The first thing I noticed was that the Culinary Kiosk salsa was sweeter than mine (and sure enough, there was sugar on the ingredient list.) It was also thicker -- the consistency of a catsup or a thick tomato sauce -- where mine was chunky and (still) watery (after all these years.)

Then Sherlock pushed the Culinary Kiosk jar away when I offered it to them, and said the one from the freezer was better.

Oh. Okay. Thank you.

That, along with a surplus of unusually dense paste tomatoes from my garden, was all the inspiration it took to get me back into salsa-making mode. And I'm finally satisfied with today's version of the recipe. I might have to make another batch.

Tuesday, March 1, 2016

My Problem with Ayn Rand

I remember reading, and enjoying, Ayn Rand's novels when I was a teenager. As a creative genius myself, it was easy to identify with her creative genius characters. And, like them, I found it hard to fit in to a social environment that prized conformity.

However, some years later, I learned she was an idol of the Libertarians. I was deeply puzzled, since that movement strikes me as hopelessly muddled and unrealistic. Libertarians appear to believe that people, left to their own devices, will act out of enlightened self-interest and shape society into a utopia. And I found it difficult to understand the connection between the works that I had read and this reactionary, just-short-of-anarchist political philosophy.

This past week I was again subjected to a social situation that reminded me strongly of The Fountainhead. A group of community members are looking for a scapegoat, and as the strongest contributor in their domain of dissatisfaction, I'm directly in the cross-hairs. The other obvious scapegoat has departed the scene, leaving behind a vacuum that appears to have sucked me in.

Scapegoating is an inherently small-minded activity. It's an attempt to solve a problem through destruction, when (pretty much across the board) a constructive solution is what's actually needed. So it's incredibly easy, in this situation, to understand Ayn Rand's frustration with the way small-minded individuals band together to destroy anyone who's competent enough to step into a leadership role.

But I also gained some insight, this time around, into the discrepancy between Ayn Rand's writing and the Libertarian belief system.

In a third person novel, the author invites the reader to step into the shoes of her protagonist and identify with him. So Ayn Rand, in writing The Fountainhead, is inviting everyone who reads her to imagine themselves as a misunderstood and persecuted creative genius. In so doing, readers also imagine that the world would be dramatically improved if they were simply freed from the misguided constraints imposed on them by smaller-minded peers, and allowed to soar.

But there's a problem with that logic. One I hadn't noticed before, even though it's obvious in retrospect. And that problem is that creative geniuses are few and far between. I happen to be one of them in real life: I'm dramatically more competent than the vast majority of my peers at pretty much every intellectual task I tackle. And all my life I've been plagued by people who couldn't stand that fact about me, and who've tried to take me down in any way they could.

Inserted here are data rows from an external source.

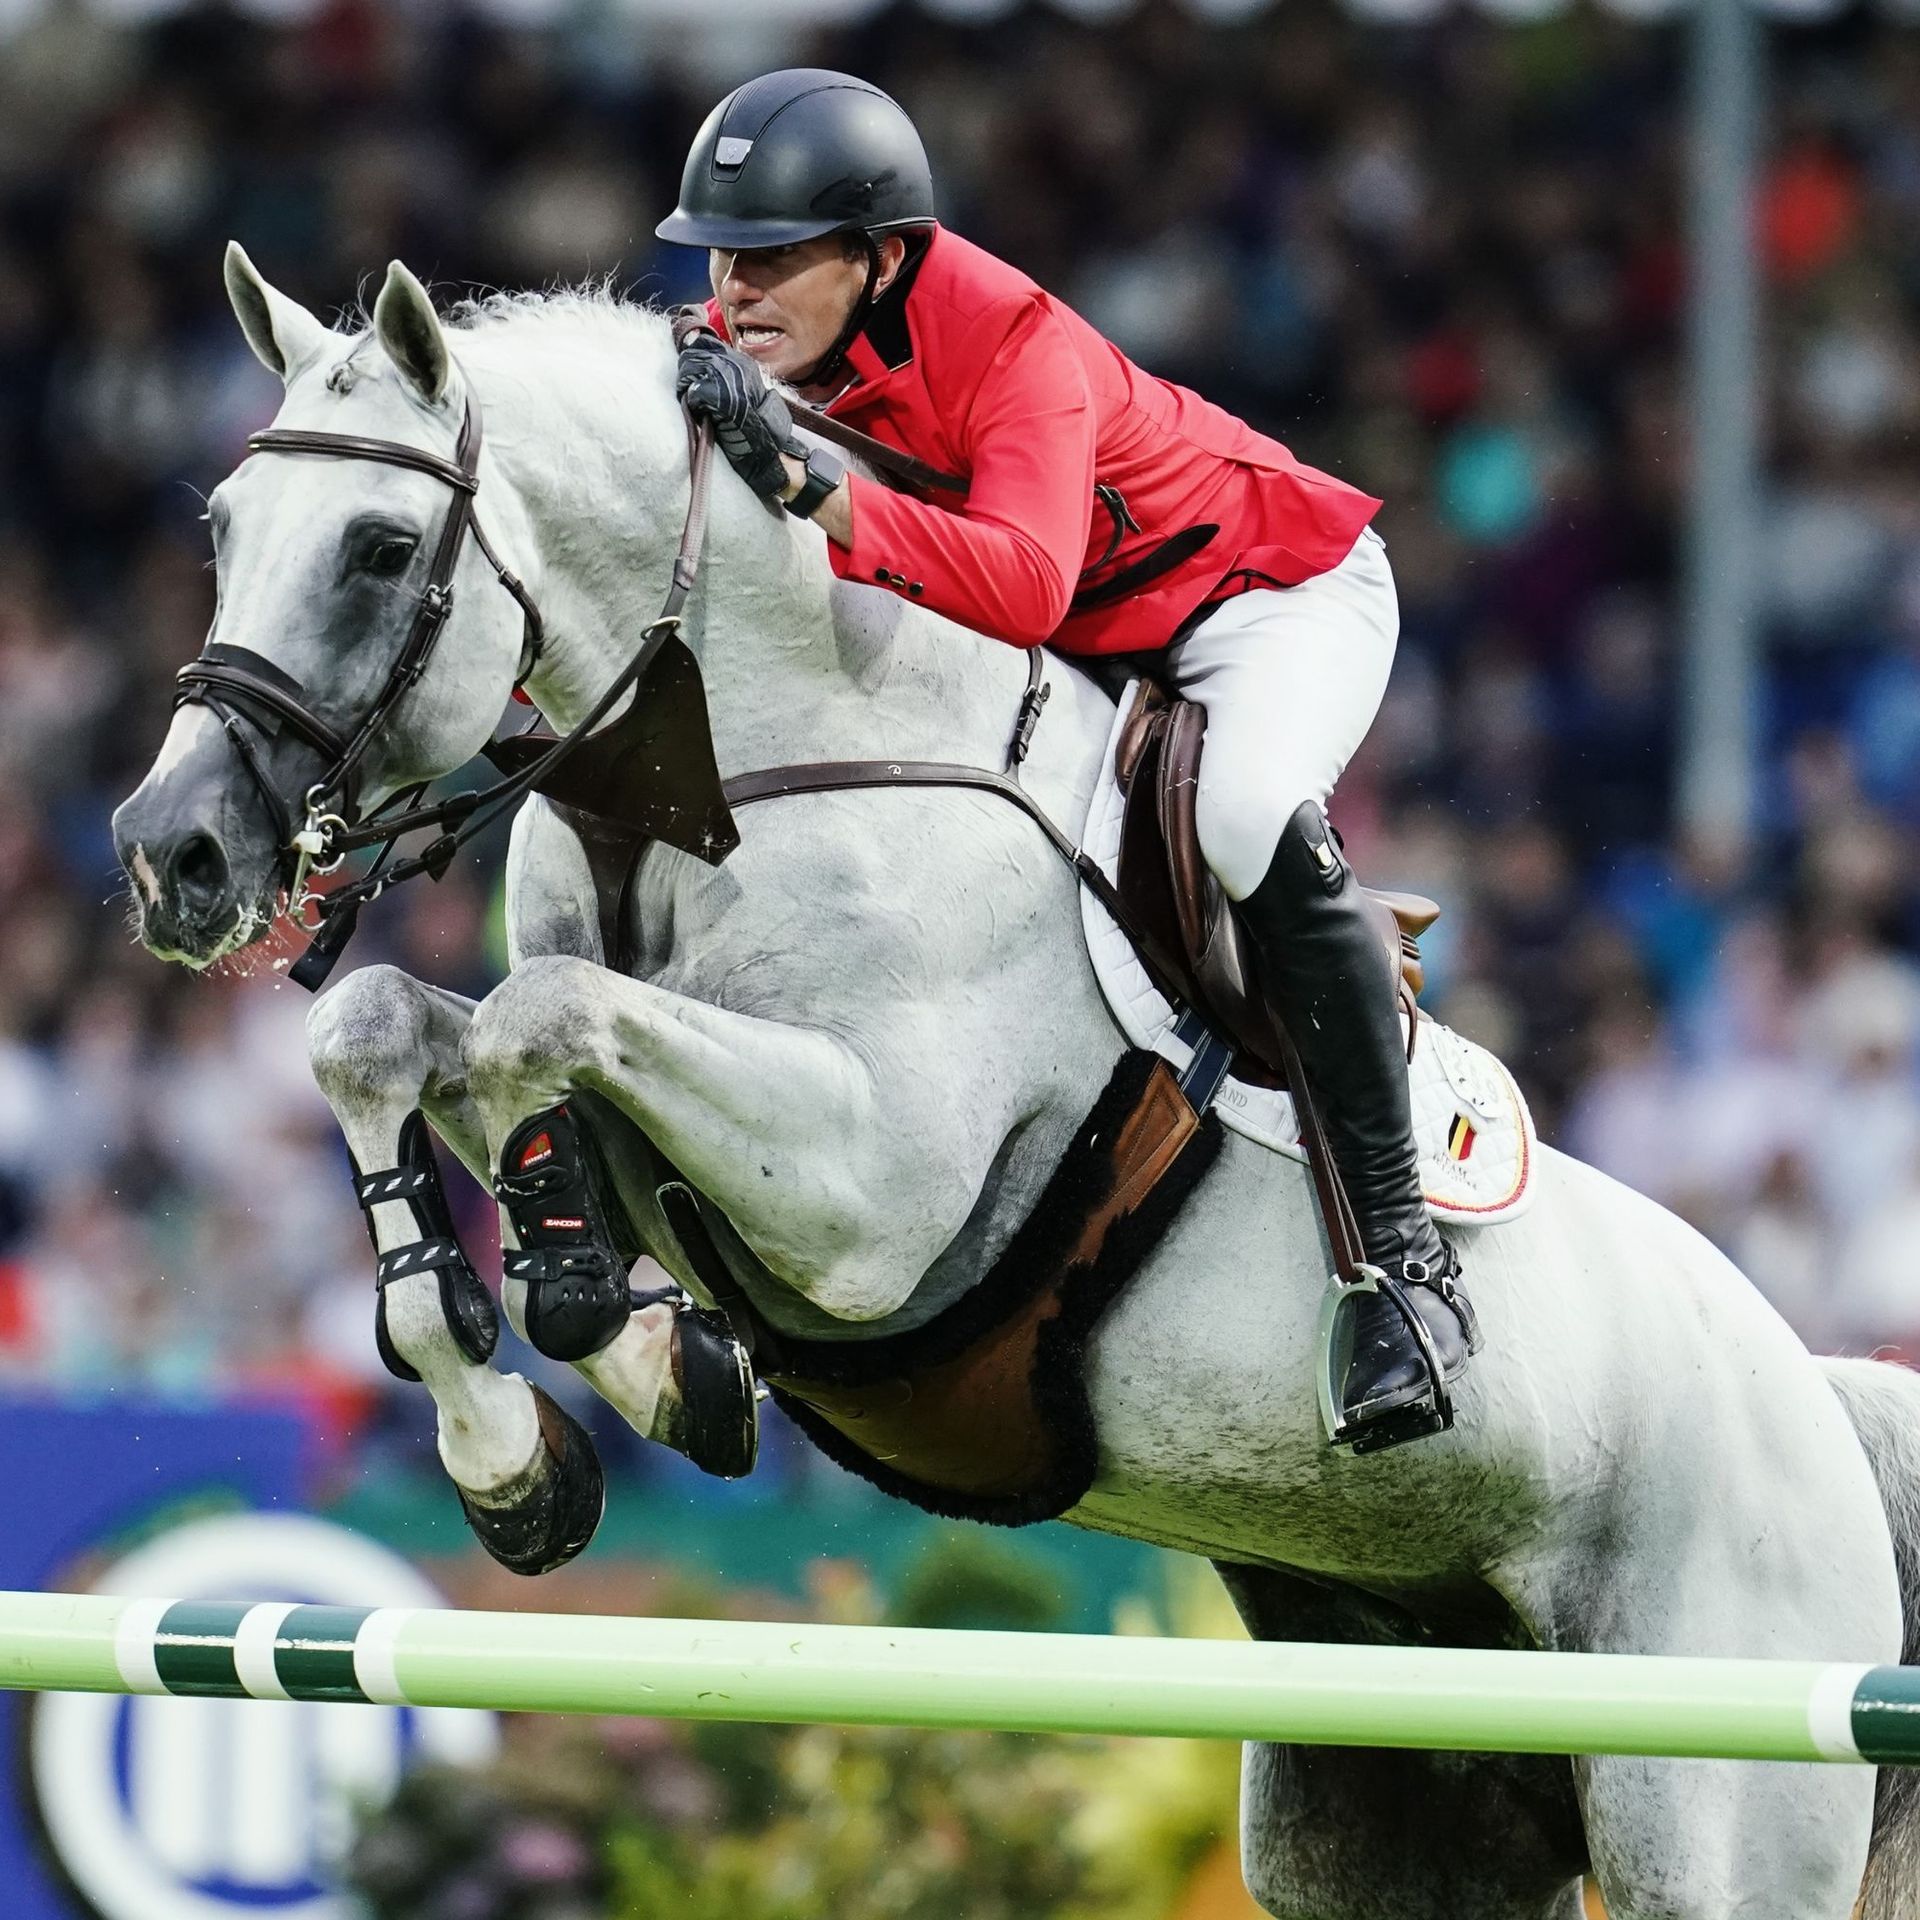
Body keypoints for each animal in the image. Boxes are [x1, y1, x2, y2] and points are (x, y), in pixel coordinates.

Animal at [112, 243, 1920, 1920]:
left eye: (378, 547)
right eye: (220, 528)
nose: (169, 853)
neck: (728, 778)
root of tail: (1812, 1395)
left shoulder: (876, 1204)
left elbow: (538, 1023)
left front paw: (584, 1313)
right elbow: (393, 1031)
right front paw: (544, 1439)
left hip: (1708, 1786)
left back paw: (1403, 1326)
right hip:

But Libertarians imagine that everyone is such a genius, and would rise to that zone of competence if left to their own devices. Which simply isn't true. The majority of humanity is capable of literacy at around an eighth grade level, and more than that is beyond their ability. Readers of Ayn Rand lie on the high side of average intelligence: The Fountainhead is, after all, a tome. But even most of them aren't capable of anything approaching the level of functioning her genius protagonists have mastered.

So what we're left with is a political philosophy that's based on a statistical fallacy. Which is, quite simply, a conflation of the average with the exception case that lies three standard deviations above it.

Humanity, left to its own devices without organizational structures, would not self-organize to a genius level of functioning. It would settle to the mean. And the mean are the exact same small-minded individuals Ayn Rand was warning us about.